Des chercheurs contrent les effets de l’âge chez des souris

Science

Par Antoine Gautherie le

Une équipe de chercheurs américains explique avoir mis le doigt sur une information importante concernant les mécanismes du vieillissement. Chose rare dans un délai aussi court, la procédure d’essai clinique est déjà lancée pour vérifier les conclusions de cette étude… et potentiellement développer des applications pour l’Homme.

En 2005, des chercheurs de l’université de Californie publiaient des résultats expérimentaux très intrigants. En créant artificiellement des jumeaux siamois à partir d’une souris âgée et d’une plus jeune, qui partageaient donc leurs organes et leur circulation sanguine, les chercheurs ont observé que les symptômes de l’âge diminuaient chez la plus âgée des deux. La semaine dernière, c’est cette même équipe qui a publié de nouveaux travaux, dans la continuité de ces derniers. Dans un papier paru dans Aging, l’équipe annonce avoir progressé dans la compréhension de ce mécanisme : l’effet anti-âge constaté pourrait être obtenu par simple dilution du plasma des souris âgées (la partie liquide du sang, c’est à dire sans les globules, plaquettes…). Il n’y aurait donc pas besoin de sang de jeunes individus. C’est en tout cas ce qu’a constaté l’équipe d’Irina et Michael Conboy, un couple de chercheurs connu pour avoir passé la majeure partie de sa carrière à tenter d’élucider les mystères de l’âge. En remplaçant la moitié du plasma de vieilles souris par un mélange de sérum physiologique et d’albumine (une protéine que l’on trouve par exemple dans le blanc d’œuf), ils ont obtenu une réjuvénation visible de nombreux tissus, dont les muscles, le cerveau ou le foie.

Des fibres musculaires d’une vieille souris, avant (haut) et après (bas) la dilution du plasma. On constate qu’après le traitement (bas), les vieilles souris produisent significativement plus de fibres musculaires, que l’on voit sous la forme d’ anneaux rouges.© Conboy et al., University of California, Berkeley

Cette découverte a pris à contre-pied les nombreux chercheurs qui, après la publication originale de 2005, s’étaient immédiatement lancés sur la piste d’une molécule “fontaine de jouvence” dans le sang de jeunes mammifères, y compris des humains. Cette étude coupe donc l’herbe sous le pied à une poignée d’autres travaux en cours, mais permettra d’en initier d’autres à la lumière de ces nouvelles données.

Une information majeure sur les mécanismes de l’âge

C’est une découverte potentiellement majeure, car elle offre un indice énorme sur l’origine des mécanismes du vieillissement. Il existe en effet deux théories majeures. Selon la première, le vieillissement survient à cause de la modification ou de la perte de certaines molécules, présentes dans le sang des jeunes individus.
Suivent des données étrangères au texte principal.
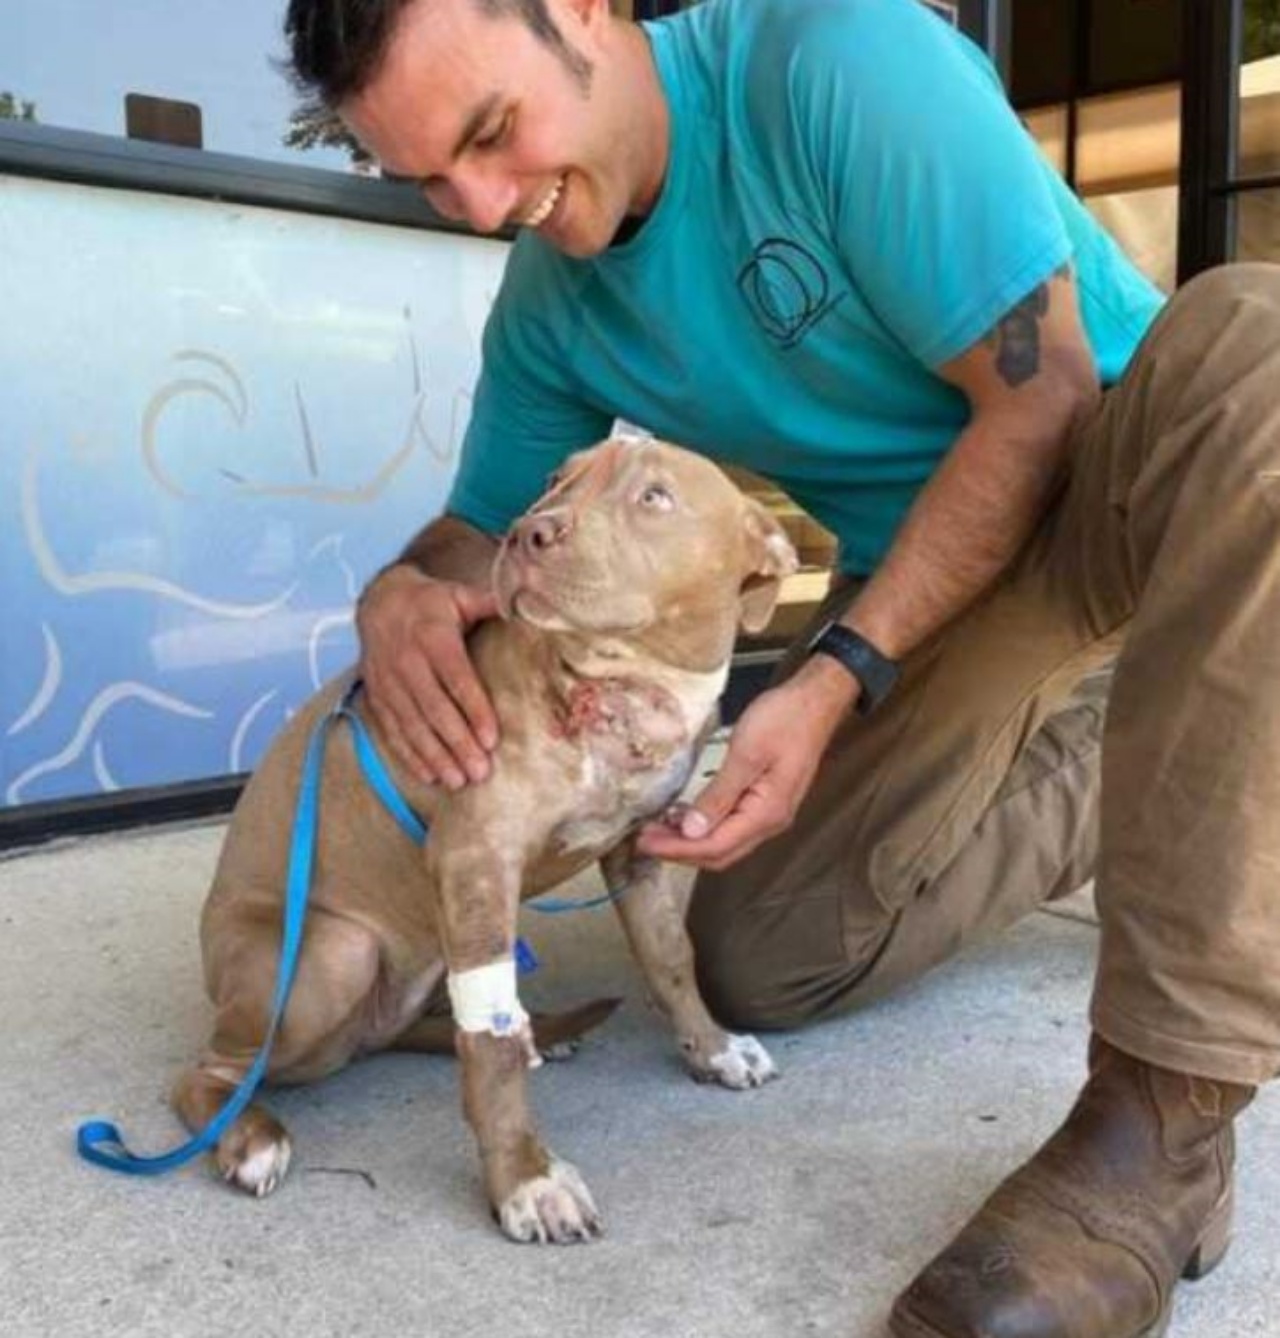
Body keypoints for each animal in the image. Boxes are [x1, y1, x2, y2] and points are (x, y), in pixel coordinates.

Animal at [165, 438, 791, 1241]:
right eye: (556, 478)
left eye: (654, 497)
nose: (528, 532)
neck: (617, 690)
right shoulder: (476, 861)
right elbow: (490, 1045)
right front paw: (526, 1180)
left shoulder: (639, 845)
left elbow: (669, 958)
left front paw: (712, 1050)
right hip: (333, 955)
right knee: (213, 1068)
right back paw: (247, 1136)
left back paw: (544, 1032)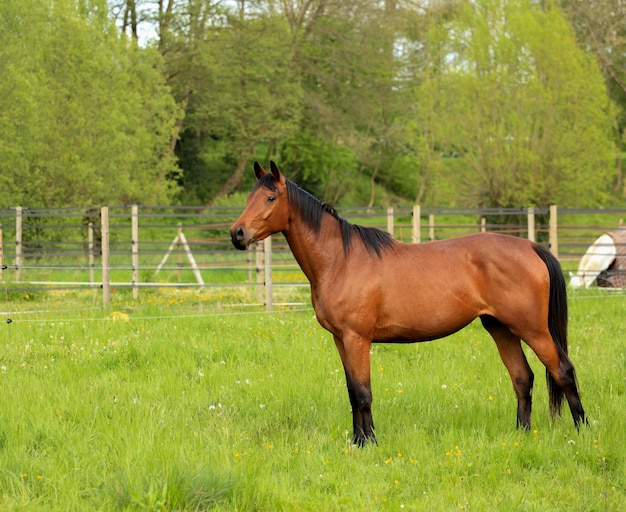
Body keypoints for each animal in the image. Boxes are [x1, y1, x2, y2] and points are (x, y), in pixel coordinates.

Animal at [229, 162, 584, 446]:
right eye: (248, 199)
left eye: (271, 198)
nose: (237, 234)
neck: (341, 260)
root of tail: (532, 247)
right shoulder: (340, 339)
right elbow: (352, 392)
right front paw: (357, 442)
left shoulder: (357, 338)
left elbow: (363, 393)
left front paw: (369, 444)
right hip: (501, 328)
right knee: (523, 378)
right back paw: (522, 435)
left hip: (532, 329)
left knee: (563, 371)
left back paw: (583, 431)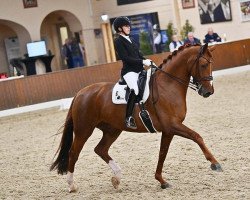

La seconde, à l’inverse, stipule que les signes de l’âge arrivent avec l’accumulation de certains composés chez  les individus d’un certain âge. les résultats de cette étude semblent être un argument extrêmement solide en faveur de la seconde : en diluant le plasma, on diminue mécaniquement la concentration des molécules qui s’y trouvent et donc leurs potentiels effets néfastes.

L’une des raisons qui font que ces résultats sont enthousiasmants, c’est qu’ils offrent un chemin tout tracé vers une transposition à l’être humain. Aux Etats-Unis, la FDA (l’autorité suprême en matière de santé publique outre-Atlantique) approuve d’ores et déjà une méthode nommée plasmaphérèse, qui consiste en un échange de plasma entre humains pour soigner certaines maladies auto-immunes. L’équipe de recherche a pris les devants et lancé les démarches pour soumettre sa méthode à un essai clinique. Avec pour objectif de limiter l’impact de l’âge sur la santé et de traiter des maladies typiquement associées au vieillissement comme la dégénérescence nerveuse et musculaire. Mais pas seulement : Dobri Kiprov, l’un des co-auteurs de l’étude, espère que ces recherches “ouvriront la porte à des travaux sur l’échange de plasma en général – pas seulement dans le cadre de l’âge, mais également pour l’immunomodulation”.

De là à dire que nous serons bientôt en mesure de traiter l’âge comme une maladie auto-immune bénigne, il y a un pas qu’il vaut mieux ne pas franchir. Mais ces recherches qui peuvent se concrétiser très rapidement par un essai clinique sont souvent parmi les plus intéressantes : que l’essai soit concluant ou non, il nous en apprendra certainement davantage sur les mécanismes du vieillissement chez l’humain. Et si d’aventure le mécanisme se révèle être similaire à celui observé chez la souris, il s’agit potentiellement d’une première porte ouverte à des solutions thérapeutiques très concrètes pour de nombreuses maladies liées à l’âge.